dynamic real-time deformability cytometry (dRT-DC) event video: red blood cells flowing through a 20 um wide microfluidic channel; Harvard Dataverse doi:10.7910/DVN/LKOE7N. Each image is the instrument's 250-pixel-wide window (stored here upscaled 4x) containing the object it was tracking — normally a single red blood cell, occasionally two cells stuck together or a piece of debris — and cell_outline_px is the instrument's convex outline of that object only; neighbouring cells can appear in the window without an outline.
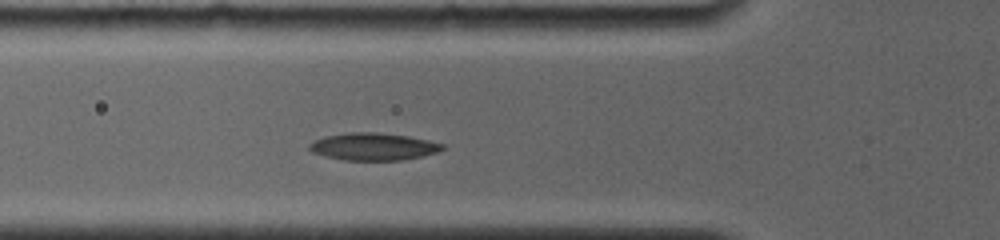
{"species": "common noctule bat (a hibernating species)", "species_latin": "Nyctalus noctula", "temperature_condition": "room temperature", "stored_images_in_passage": 10, "camera_frame_rate_fps": 4000, "um_per_image_px": 0.085, "animal": {"sex": "female", "body_mass_g": 19.0, "forearm_length_mm": 56.7}, "frame": {"image": 1, "passage_image": 5, "time_ms": 3.0, "image_size_px": [1000, 240], "cell_outline_px": [[444, 148], [436, 152], [424, 156], [400, 160], [344, 160], [324, 156], [312, 152], [308, 148], [308, 144], [312, 140], [324, 136], [348, 132], [372, 132], [408, 136], [428, 140], [444, 144]], "centroid_in_image_um": [31.68, 12.46], "position_along_channel_um": 94.1, "area_um2": 21.27}}
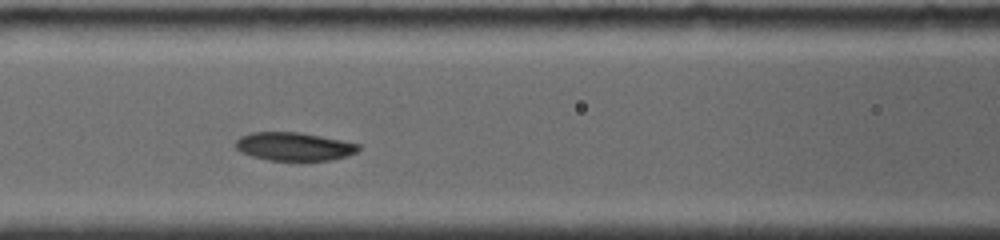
{"frame": {"image": 2, "passage_image": 7, "time_ms": 4.25, "image_size_px": [1000, 240], "cell_outline_px": [[360, 148], [356, 152], [348, 156], [328, 160], [268, 160], [252, 156], [240, 152], [232, 144], [240, 136], [252, 132], [300, 132], [360, 144]], "centroid_in_image_um": [24.95, 12.45], "position_along_channel_um": 141.7, "area_um2": 20.29}}
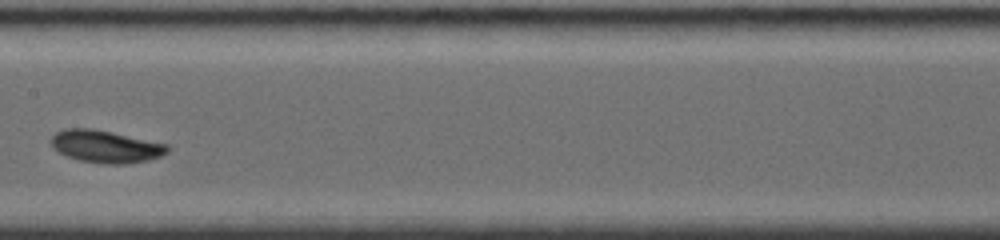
{"frame": {"image": 3, "passage_image": 9, "time_ms": 5.75, "image_size_px": [1000, 240], "cell_outline_px": [[172, 148], [168, 152], [160, 156], [148, 160], [128, 164], [104, 164], [80, 160], [68, 156], [52, 148], [48, 140], [56, 132], [64, 128], [92, 128], [112, 132], [168, 144]], "centroid_in_image_um": [8.98, 12.44], "position_along_channel_um": 198.4, "area_um2": 22.2}}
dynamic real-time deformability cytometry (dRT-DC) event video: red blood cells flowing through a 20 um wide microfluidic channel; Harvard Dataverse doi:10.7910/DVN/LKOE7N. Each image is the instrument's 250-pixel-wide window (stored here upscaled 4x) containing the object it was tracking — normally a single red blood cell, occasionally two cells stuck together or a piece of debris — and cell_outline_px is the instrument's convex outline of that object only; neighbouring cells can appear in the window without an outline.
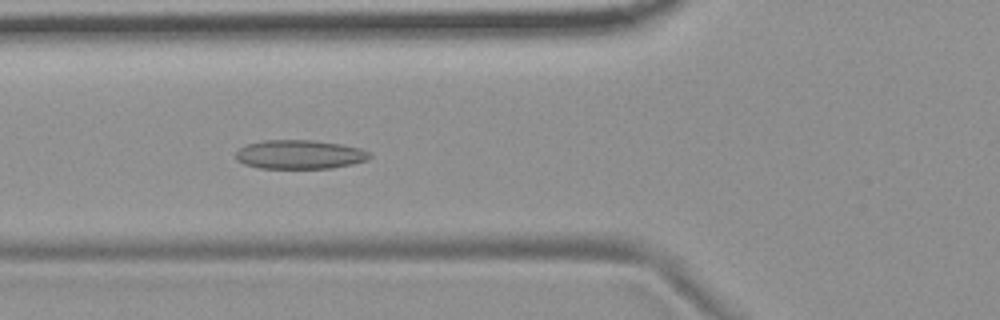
{"species": "common noctule bat (a hibernating species)", "species_latin": "Nyctalus noctula", "temperature_condition": "room temperature", "stored_images_in_passage": 54, "camera_frame_rate_fps": 3000, "um_per_image_px": 0.085, "animal": {"sex": "female", "body_mass_g": 19.9}, "frame": {"image": 1, "passage_image": 19, "time_ms": 6.0, "image_size_px": [1000, 320], "cell_outline_px": [[372, 156], [368, 160], [352, 164], [332, 168], [260, 168], [244, 164], [236, 160], [236, 152], [240, 148], [248, 144], [264, 140], [312, 140], [340, 144], [360, 148], [372, 152]], "centroid_in_image_um": [25.5, 13.13], "position_along_channel_um": 100.3, "area_um2": 22.66}}
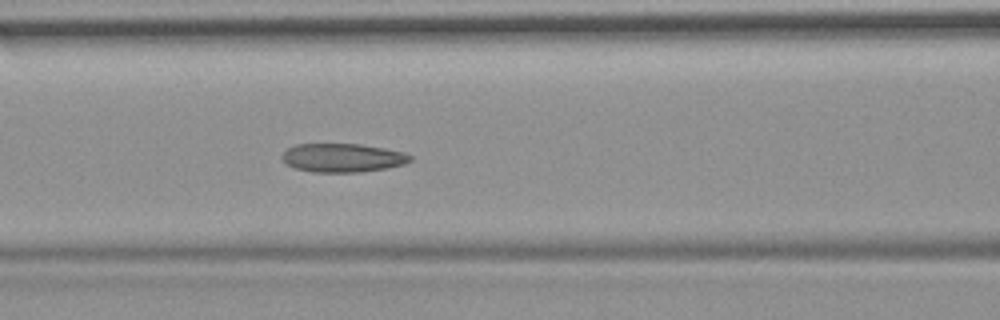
{"frame": {"image": 2, "passage_image": 22, "time_ms": 7.0, "image_size_px": [1000, 320], "cell_outline_px": [[412, 160], [404, 164], [388, 168], [360, 172], [312, 172], [296, 168], [288, 164], [280, 156], [288, 148], [296, 144], [360, 144], [384, 148], [404, 152], [412, 156]], "centroid_in_image_um": [29.15, 13.41], "position_along_channel_um": 137.5, "area_um2": 21.39}}
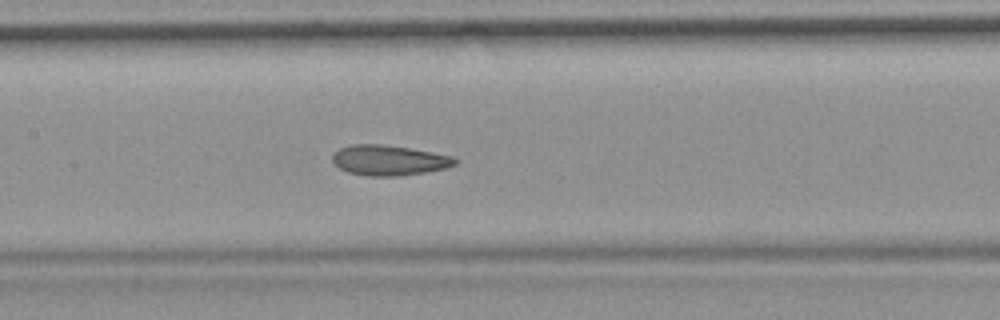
{"frame": {"image": 3, "passage_image": 25, "time_ms": 8.0, "image_size_px": [1000, 320], "cell_outline_px": [[460, 160], [456, 164], [444, 168], [424, 172], [400, 176], [368, 176], [348, 172], [332, 164], [332, 156], [340, 148], [352, 144], [380, 144], [408, 148], [432, 152], [452, 156]], "centroid_in_image_um": [33.05, 13.62], "position_along_channel_um": 174.3, "area_um2": 21.56}, "authors_computed_cell_mechanics": {"area_um2": 22.4553, "velocity_mm_per_s": 3.6926, "shape_relaxation_time_tau1_ms": 10.7928, "shape_relaxation_time_tau2_ms": 2.1002, "deformation_change_tau1": 0.1763, "deformation_change_tau2": 0.093}}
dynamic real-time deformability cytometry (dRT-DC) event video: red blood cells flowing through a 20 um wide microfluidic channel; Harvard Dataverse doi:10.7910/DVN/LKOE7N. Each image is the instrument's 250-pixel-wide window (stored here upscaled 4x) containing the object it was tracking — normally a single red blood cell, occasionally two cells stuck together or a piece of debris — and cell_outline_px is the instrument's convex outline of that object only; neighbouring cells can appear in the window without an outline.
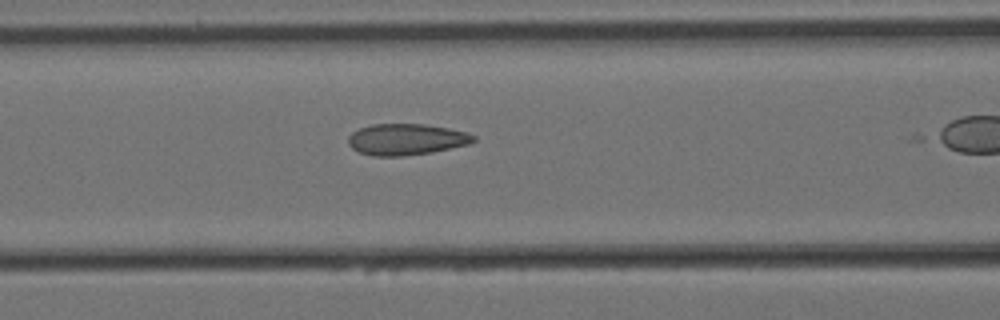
{"species": "Egyptian fruit bat (a non-hibernating species)", "species_latin": "Rousettus aegyptiacus", "temperature_condition": "cold", "stored_images_in_passage": 21, "camera_frame_rate_fps": 3000, "um_per_image_px": 0.085, "animal": {"sex": "female"}, "frame": {"image": 1, "passage_image": 20, "time_ms": 6.333, "image_size_px": [1000, 320], "cell_outline_px": [[476, 140], [468, 144], [432, 152], [404, 156], [372, 156], [360, 152], [352, 148], [348, 144], [348, 136], [352, 132], [360, 128], [372, 124], [424, 124], [448, 128], [468, 132], [476, 136]], "centroid_in_image_um": [34.53, 11.84], "position_along_channel_um": 132.1, "area_um2": 22.89}}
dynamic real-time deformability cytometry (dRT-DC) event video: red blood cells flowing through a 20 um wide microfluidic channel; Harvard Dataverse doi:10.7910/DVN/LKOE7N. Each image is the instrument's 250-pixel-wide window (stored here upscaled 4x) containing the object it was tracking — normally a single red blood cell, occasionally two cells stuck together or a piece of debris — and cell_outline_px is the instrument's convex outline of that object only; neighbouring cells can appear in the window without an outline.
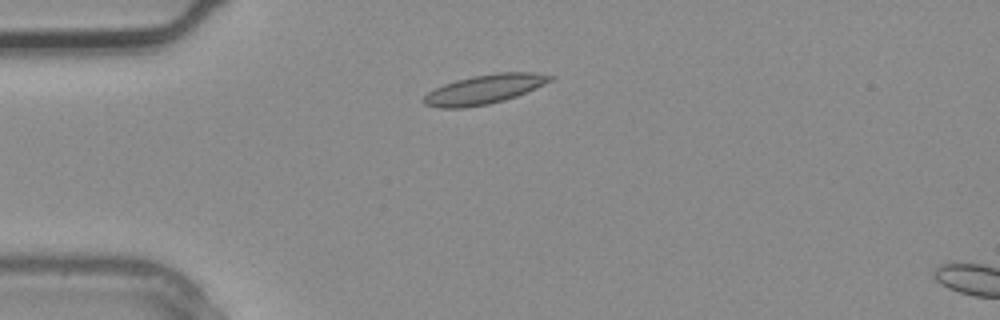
{"species": "common noctule bat (a hibernating species)", "species_latin": "Nyctalus noctula", "temperature_condition": "warm", "stored_images_in_passage": 3, "camera_frame_rate_fps": 3000, "um_per_image_px": 0.085, "animal": {"sex": "male", "body_mass_g": 20.4}, "frame": {"image": 1, "passage_image": 3, "time_ms": 0.667, "image_size_px": [1000, 320], "cell_outline_px": [[556, 76], [552, 80], [536, 88], [516, 96], [504, 100], [488, 104], [464, 108], [436, 108], [424, 104], [420, 100], [428, 92], [444, 84], [456, 80], [472, 76], [496, 72], [536, 72]], "centroid_in_image_um": [41.16, 7.59], "position_along_channel_um": 43.8, "area_um2": 21.73}}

**Short problem**
Give back the entries verbatim. Do not include any picture.

**In response**
dynamic real-time deformability cytometry (dRT-DC) event video: red blood cells flowing through a 20 um wide microfluidic channel; Harvard Dataverse doi:10.7910/DVN/LKOE7N. Each image is the instrument's 250-pixel-wide window (stored here upscaled 4x) containing the object it was tracking — normally a single red blood cell, occasionally two cells stuck together or a piece of debris — and cell_outline_px is the instrument's convex outline of that object only; neighbouring cells can appear in the window without an outline.
{"species": "common noctule bat (a hibernating species)", "species_latin": "Nyctalus noctula", "temperature_condition": "room temperature", "stored_images_in_passage": 10, "camera_frame_rate_fps": 4000, "um_per_image_px": 0.085, "animal": {"sex": "female", "body_mass_g": 19.0, "forearm_length_mm": 56.7}, "frame": {"image": 1, "passage_image": 5, "time_ms": 3.0, "image_size_px": [1000, 240], "cell_outline_px": [[444, 148], [436, 152], [424, 156], [400, 160], [344, 160], [324, 156], [312, 152], [308, 148], [308, 144], [312, 140], [324, 136], [348, 132], [372, 132], [408, 136], [428, 140], [444, 144]], "centroid_in_image_um": [31.68, 12.46], "position_along_channel_um": 94.1, "area_um2": 21.27}}
{"frame": {"image": 2, "passage_image": 7, "time_ms": 4.25, "image_size_px": [1000, 240], "cell_outline_px": [[360, 148], [356, 152], [348, 156], [328, 160], [268, 160], [252, 156], [240, 152], [232, 144], [240, 136], [252, 132], [300, 132], [360, 144]], "centroid_in_image_um": [24.95, 12.45], "position_along_channel_um": 141.7, "area_um2": 20.29}}
{"frame": {"image": 3, "passage_image": 9, "time_ms": 5.75, "image_size_px": [1000, 240], "cell_outline_px": [[172, 148], [168, 152], [160, 156], [148, 160], [128, 164], [104, 164], [80, 160], [68, 156], [52, 148], [48, 140], [56, 132], [64, 128], [92, 128], [112, 132], [168, 144]], "centroid_in_image_um": [8.98, 12.44], "position_along_channel_um": 198.4, "area_um2": 22.2}}
dynamic real-time deformability cytometry (dRT-DC) event video: red blood cells flowing through a 20 um wide microfluidic channel; Harvard Dataverse doi:10.7910/DVN/LKOE7N. Each image is the instrument's 250-pixel-wide window (stored here upscaled 4x) containing the object it was tracking — normally a single red blood cell, occasionally two cells stuck together or a piece of debris — and cell_outline_px is the instrument's convex outline of that object only; neighbouring cells can appear in the window without an outline.
{"species": "common noctule bat (a hibernating species)", "species_latin": "Nyctalus noctula", "temperature_condition": "room temperature", "stored_images_in_passage": 54, "camera_frame_rate_fps": 3000, "um_per_image_px": 0.085, "animal": {"sex": "female", "body_mass_g": 19.9}, "frame": {"image": 1, "passage_image": 19, "time_ms": 6.0, "image_size_px": [1000, 320], "cell_outline_px": [[372, 156], [368, 160], [352, 164], [332, 168], [260, 168], [244, 164], [236, 160], [236, 152], [240, 148], [248, 144], [264, 140], [312, 140], [340, 144], [360, 148], [372, 152]], "centroid_in_image_um": [25.5, 13.13], "position_along_channel_um": 100.3, "area_um2": 22.66}}
{"frame": {"image": 2, "passage_image": 22, "time_ms": 7.0, "image_size_px": [1000, 320], "cell_outline_px": [[412, 160], [404, 164], [388, 168], [360, 172], [312, 172], [296, 168], [288, 164], [280, 156], [288, 148], [296, 144], [360, 144], [384, 148], [404, 152], [412, 156]], "centroid_in_image_um": [29.15, 13.41], "position_along_channel_um": 137.5, "area_um2": 21.39}}
{"frame": {"image": 3, "passage_image": 25, "time_ms": 8.0, "image_size_px": [1000, 320], "cell_outline_px": [[460, 160], [456, 164], [444, 168], [424, 172], [400, 176], [368, 176], [348, 172], [332, 164], [332, 156], [340, 148], [352, 144], [380, 144], [408, 148], [432, 152], [452, 156]], "centroid_in_image_um": [33.05, 13.62], "position_along_channel_um": 174.3, "area_um2": 21.56}, "authors_computed_cell_mechanics": {"area_um2": 22.4553, "velocity_mm_per_s": 3.6926, "shape_relaxation_time_tau1_ms": 10.7928, "shape_relaxation_time_tau2_ms": 2.1002, "deformation_change_tau1": 0.1763, "deformation_change_tau2": 0.093}}
dynamic real-time deformability cytometry (dRT-DC) event video: red blood cells flowing through a 20 um wide microfluidic channel; Harvard Dataverse doi:10.7910/DVN/LKOE7N. Each image is the instrument's 250-pixel-wide window (stored here upscaled 4x) containing the object it was tracking — normally a single red blood cell, occasionally two cells stuck together or a piece of debris — and cell_outline_px is the instrument's convex outline of that object only; neighbouring cells can appear in the window without an outline.
{"species": "Egyptian fruit bat (a non-hibernating species)", "species_latin": "Rousettus aegyptiacus", "temperature_condition": "cold", "stored_images_in_passage": 21, "camera_frame_rate_fps": 3000, "um_per_image_px": 0.085, "animal": {"sex": "female"}, "frame": {"image": 1, "passage_image": 20, "time_ms": 6.333, "image_size_px": [1000, 320], "cell_outline_px": [[476, 140], [468, 144], [432, 152], [404, 156], [372, 156], [360, 152], [352, 148], [348, 144], [348, 136], [352, 132], [360, 128], [372, 124], [424, 124], [448, 128], [468, 132], [476, 136]], "centroid_in_image_um": [34.53, 11.84], "position_along_channel_um": 132.1, "area_um2": 22.89}}
dynamic real-time deformability cytometry (dRT-DC) event video: red blood cells flowing through a 20 um wide microfluidic channel; Harvard Dataverse doi:10.7910/DVN/LKOE7N. Each image is the instrument's 250-pixel-wide window (stored here upscaled 4x) containing the object it was tracking — normally a single red blood cell, occasionally two cells stuck together or a piece of debris — and cell_outline_px is the instrument's convex outline of that object only; neighbouring cells can appear in the window without an outline.
{"species": "common noctule bat (a hibernating species)", "species_latin": "Nyctalus noctula", "temperature_condition": "warm", "stored_images_in_passage": 3, "camera_frame_rate_fps": 3000, "um_per_image_px": 0.085, "animal": {"sex": "male", "body_mass_g": 20.4}, "frame": {"image": 1, "passage_image": 3, "time_ms": 0.667, "image_size_px": [1000, 320], "cell_outline_px": [[556, 76], [552, 80], [536, 88], [516, 96], [504, 100], [488, 104], [464, 108], [436, 108], [424, 104], [420, 100], [428, 92], [444, 84], [456, 80], [472, 76], [496, 72], [536, 72]], "centroid_in_image_um": [41.16, 7.59], "position_along_channel_um": 43.8, "area_um2": 21.73}}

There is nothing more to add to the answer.